Information supplied:
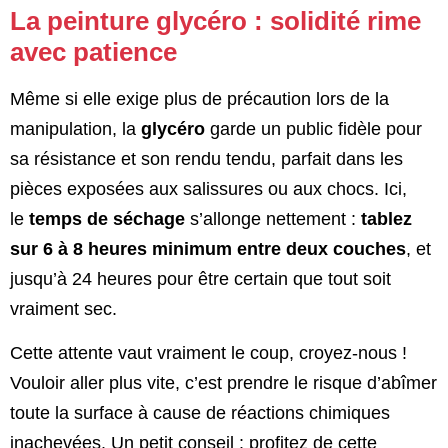
La peinture glycéro : solidité rime
avec patience
Même si elle exige plus de précaution lors de la
manipulation, la
glycéro
garde un public fidèle pour
sa résistance et son rendu tendu, parfait dans les
pièces exposées aux salissures ou aux chocs. Ici,
le
temps de séchage
s’allonge nettement :
tablez
sur 6 à 8 heures minimum entre deux couches
, et
jusqu’à 24 heures pour être certain que tout soit
vraiment sec.
Cette attente vaut vraiment le coup, croyez-nous !
Vouloir aller plus vite, c’est prendre le risque d’abîmer
toute la surface à cause de réactions chimiques
inachevées. Un petit conseil : profitez de cette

Exercise brief: Copy out the data above line for line, without the picture.

Written answer:
La peinture glycéro : solidité rime
avec patience
Même si elle exige plus de précaution lors de la
manipulation, la
glycéro
garde un public fidèle pour
sa résistance et son rendu tendu, parfait dans les
pièces exposées aux salissures ou aux chocs. Ici,
le
temps de séchage
s’allonge nettement :
tablez
sur 6 à 8 heures minimum entre deux couches
, et
jusqu’à 24 heures pour être certain que tout soit
vraiment sec.
Cette attente vaut vraiment le coup, croyez-nous !
Vouloir aller plus vite, c’est prendre le risque d’abîmer
toute la surface à cause de réactions chimiques
inachevées. Un petit conseil : profitez de cette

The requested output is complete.